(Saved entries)
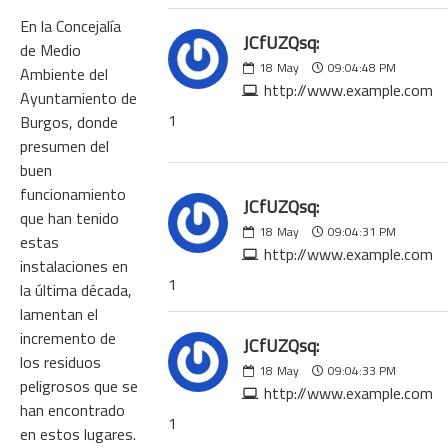
En la Concejalía
JCfUZQsq:
de Medio
18
May
09:04:48 PM
Ambiente del
http://www.example.com
Ayuntamiento de
1
Burgos, donde
presumen del
buen
funcionamiento
JCfUZQsq:
que han tenido
18
May
09:04:31 PM
estas
http://www.example.com
instalaciones en
1
la última década,
lamentan el
incremento de
JCfUZQsq:
los residuos
18
May
09:04:33 PM
peligrosos que se
http://www.example.com
han encontrado
1
en estos lugares.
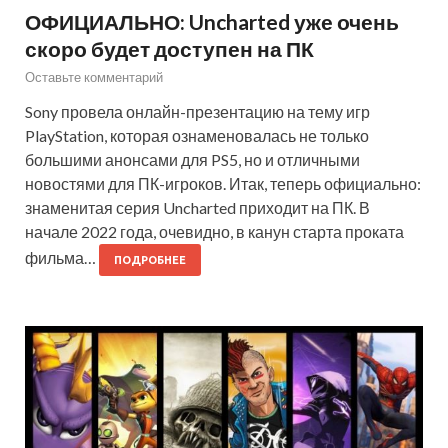
ОФИЦИАЛЬНО: Uncharted уже очень
скоро будет доступен на ПК
Оставьте комментарий
Sony провела онлайн-презентацию на тему игр
PlayStation, которая ознаменовалась не только
большими анонсами для PS5, но и отличными
новостями для ПК-игроков. Итак, теперь официально:
знаменитая серия Uncharted приходит на ПК. В
начале 2022 года, очевидно, в канун старта проката
фильма…
ПОДРОБНЕЕ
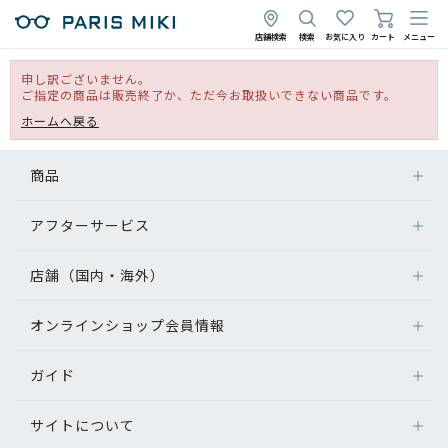
店舗検索
検索
お気に入り
カート
メニュー
申し訳ございません。
ご指定の商品は販売終了か、ただ今お取扱いできない商品です。
ホームへ戻る
商品
アフターサービス
店舗（国内・海外）
オンラインショップ会員情報
ガイド
サイトについて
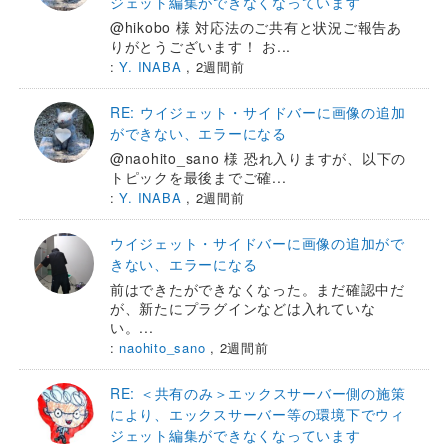
ジェット編集ができなくなっています
@hikobo 様 対応法のご共有と状況ご報告あ
りがとうございます！ お...
:
Y. INABA
,
2週間前
RE: ウイジェット・サイドバーに画像の追加
ができない、エラーになる
@naohito_sano 様 恐れ入りますが、以下の
トピックを最後までご確...
:
Y. INABA
,
2週間前
ウイジェット・サイドバーに画像の追加がで
きない、エラーになる
前はできたができなくなった。まだ確認中だ
が、新たにプラグインなどは入れていな
い。...
:
naohito_sano
,
2週間前
RE: ＜共有のみ＞エックスサーバー側の施策
により、エックスサーバー等の環境下でウィ
ジェット編集ができなくなっています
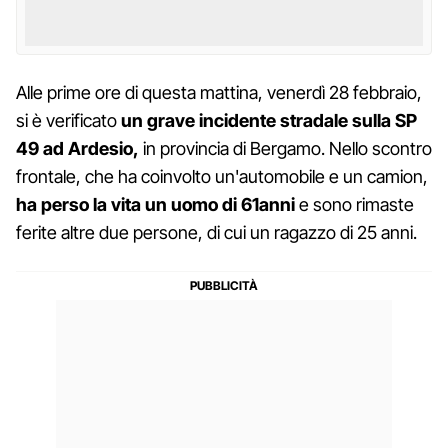
Alle prime ore di questa mattina, venerdì 28 febbraio,
si è verificato
un grave incidente stradale sulla SP
49 ad Ardesio,
in provincia di Bergamo. Nello scontro
frontale, che ha coinvolto un'automobile e un camion,
ha perso la vita un uomo di 61anni
e sono rimaste
ferite altre due persone, di cui un ragazzo di 25 anni.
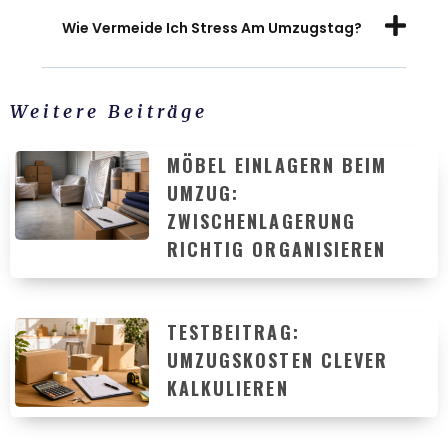
Wie Vermeide Ich Stress Am Umzugstag?
Weitere Beiträge
MÖBEL EINLAGERN BEIM
UMZUG:
ZWISCHENLAGERUNG
RICHTIG ORGANISIEREN
TESTBEITRAG:
UMZUGSKOSTEN CLEVER
KALKULIEREN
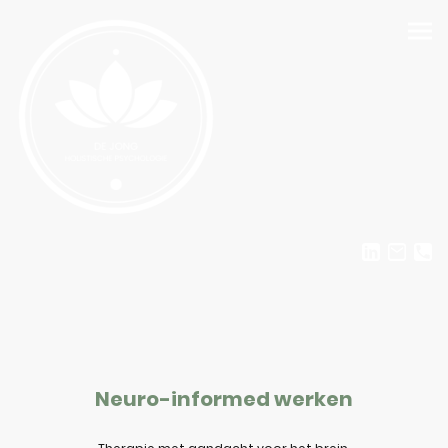
Neuro-informed werken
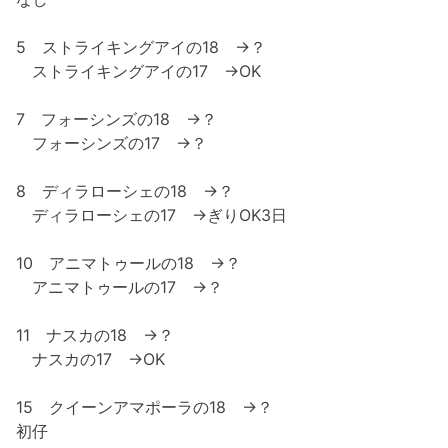
5 ストライキングアイの18 →？
ストライキングアイの17 →OK
7 フォーシンズの18 →？
フォーシンズの17 →？
8 ディラローシェの18 →？
ディラローシェの17 →ぎりOK3日
10 アニマトゥールの18 →？
アニマトゥールの17 →？
11 ナスカの18 →？
ナスカの17 →OK
15 クイーンアマポーラの18 →？
初仔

*Your assignment*. Count how many lines in the data contain the word "Uncharted", giving the number without comment.

*Written answer*. 2